Directed by: Steve McQueen
Written by: Enda Walsh, Steve McQueen
Starring: Michael Fassbender, Liam Cunningham, Stuart Graham
Brutal and poignant in its dedication to the materialistic aspects of common humanity, Hunger reconfigures and reenergizes the formal potential of political filmmaking. Directed and co-written by installation artist and Turner Prize winner Steve McQueen, the haunting depiction of IRA hunger striker Bobby Sands’s last weeks of life embraces its context without becoming a walking history textbook. With only a few major characters, one long, tensely-delivered dialogue scene, and moments of mundanity alongside moments of cruelty alongside moments of beauty, Hunger thrives by unflinchingly visualizing the cold reality of the Maze prison in 1981.
Intensely focused on each moment, McQueen’s film opens with the decontextualized daily morning routine of a man who turns out to be a prison guard (Graham), most harrowingly including his check for bombs underneath his car. A face in a mirror, bloodied knuckles, and shoving a uniform in a locker become, under the camera’s sure gaze, isolated events eventually crystallizing into a mosaic, beautiful on their own but disturbing in their building implications. Without knowing every facet of recent Irish political history, an audience member can still make the clearest distinctions between the violent and the violated, and how power is secretly fought by the powerless and how the powerful fight back. Every bit of calm is threatened by turmoil, and every burst of sadism is eventually met by a contemplative solemnity. Nothing is apolitical in these men’s lives, even if their fates are not officially recognized as such. Out of this alternately somber and dizzyingly aggressive maelstrom come Bobby Sands (Fassbender) and a priest (Cunningham) to debate whether Bobby should go through with his proposed hunger strike.
Their seventeen-minute long take conversation anchors and frames the film around it. While obeying the laws of exposition in detailing the political nuances of what will come after, the scene equally challenges and humanizes Sands as a person, as a leader, as a symbol for his cause. Depending on whether one agrees or not with Sands’s decision to hunger strike, his aggressively noble rationalizations may turn even a folly into a holy one. The unbrokenly shot conversation undoubtedly transcends its gimmick.
The remainder of the film is difficult to watch due to Sands’s minutely detailed physical suffering. As horrifying as the punishing blows and bloodletting of the movie’s first half, it makes it clear that Sands’s body as a vessel for his soul deteriorates rapidly even if that soul does not. Refusing food but unable to stand, Bobby remains defiant to the end.

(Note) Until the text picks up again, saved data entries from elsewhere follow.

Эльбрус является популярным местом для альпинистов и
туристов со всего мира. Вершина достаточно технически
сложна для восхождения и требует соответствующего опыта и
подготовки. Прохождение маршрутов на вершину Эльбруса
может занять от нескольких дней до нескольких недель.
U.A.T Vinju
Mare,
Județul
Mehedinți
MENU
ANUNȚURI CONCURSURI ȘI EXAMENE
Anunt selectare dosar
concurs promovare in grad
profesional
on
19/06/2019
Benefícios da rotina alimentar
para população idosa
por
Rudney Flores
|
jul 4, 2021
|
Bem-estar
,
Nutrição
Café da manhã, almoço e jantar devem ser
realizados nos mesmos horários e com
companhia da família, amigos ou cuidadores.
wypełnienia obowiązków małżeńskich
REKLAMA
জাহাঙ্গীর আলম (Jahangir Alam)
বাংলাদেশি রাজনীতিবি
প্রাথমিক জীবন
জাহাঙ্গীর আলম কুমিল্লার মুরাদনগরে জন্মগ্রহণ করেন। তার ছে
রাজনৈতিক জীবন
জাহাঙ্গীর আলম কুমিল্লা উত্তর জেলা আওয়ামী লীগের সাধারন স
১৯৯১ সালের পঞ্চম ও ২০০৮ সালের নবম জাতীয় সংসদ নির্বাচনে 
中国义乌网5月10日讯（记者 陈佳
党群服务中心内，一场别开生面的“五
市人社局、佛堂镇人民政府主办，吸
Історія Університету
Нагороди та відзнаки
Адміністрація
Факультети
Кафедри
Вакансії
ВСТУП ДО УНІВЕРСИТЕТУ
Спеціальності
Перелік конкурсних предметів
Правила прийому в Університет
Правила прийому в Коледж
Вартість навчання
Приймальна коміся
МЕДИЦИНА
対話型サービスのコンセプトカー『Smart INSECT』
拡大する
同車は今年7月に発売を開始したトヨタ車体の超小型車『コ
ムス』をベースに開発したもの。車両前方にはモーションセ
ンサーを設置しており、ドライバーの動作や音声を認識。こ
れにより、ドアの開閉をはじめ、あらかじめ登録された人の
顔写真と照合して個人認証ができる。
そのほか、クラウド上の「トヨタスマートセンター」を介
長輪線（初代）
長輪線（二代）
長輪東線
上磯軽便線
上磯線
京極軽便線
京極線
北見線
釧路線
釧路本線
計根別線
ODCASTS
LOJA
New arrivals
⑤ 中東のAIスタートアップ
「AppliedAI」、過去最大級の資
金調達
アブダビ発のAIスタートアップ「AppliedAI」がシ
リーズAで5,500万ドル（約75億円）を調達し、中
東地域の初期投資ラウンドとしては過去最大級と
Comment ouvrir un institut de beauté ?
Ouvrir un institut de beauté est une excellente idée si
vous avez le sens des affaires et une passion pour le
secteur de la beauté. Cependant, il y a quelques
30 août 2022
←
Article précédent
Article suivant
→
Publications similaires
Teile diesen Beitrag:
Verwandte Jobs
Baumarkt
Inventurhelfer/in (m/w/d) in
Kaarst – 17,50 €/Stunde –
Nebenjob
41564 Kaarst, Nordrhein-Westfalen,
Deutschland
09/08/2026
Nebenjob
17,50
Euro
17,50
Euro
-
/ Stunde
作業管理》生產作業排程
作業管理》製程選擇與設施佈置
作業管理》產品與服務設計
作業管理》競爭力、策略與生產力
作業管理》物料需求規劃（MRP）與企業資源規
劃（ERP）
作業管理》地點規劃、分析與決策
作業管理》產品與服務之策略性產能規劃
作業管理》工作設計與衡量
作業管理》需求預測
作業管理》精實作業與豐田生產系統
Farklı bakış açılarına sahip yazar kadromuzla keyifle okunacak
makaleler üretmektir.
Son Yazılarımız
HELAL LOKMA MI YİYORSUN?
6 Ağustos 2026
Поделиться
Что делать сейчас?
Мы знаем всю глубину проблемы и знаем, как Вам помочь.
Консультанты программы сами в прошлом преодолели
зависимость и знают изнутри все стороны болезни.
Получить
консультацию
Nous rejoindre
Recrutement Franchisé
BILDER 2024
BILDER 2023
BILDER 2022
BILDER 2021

The body itself, in all its honorable, sad fragility as the final landscape for political dissent, takes center stage. The scenes still have a kind of unsentimental, clear-eyed beauty, and Fassbender’s performance makes the relatively superficial aspirations of, say, Christian Bale in The Machinist or even the men in Rescue Dawn, look practically immoral by comparison. In the end, a viewer must make up his or her own mind as to whether the subsequent results are adequately worth the agony endured, but Hunger’s unabashed politics aren’t about agreeing or disagreeing, it’s about recognizing a person’s ability to etch his protest inside and outside, for himself and for others.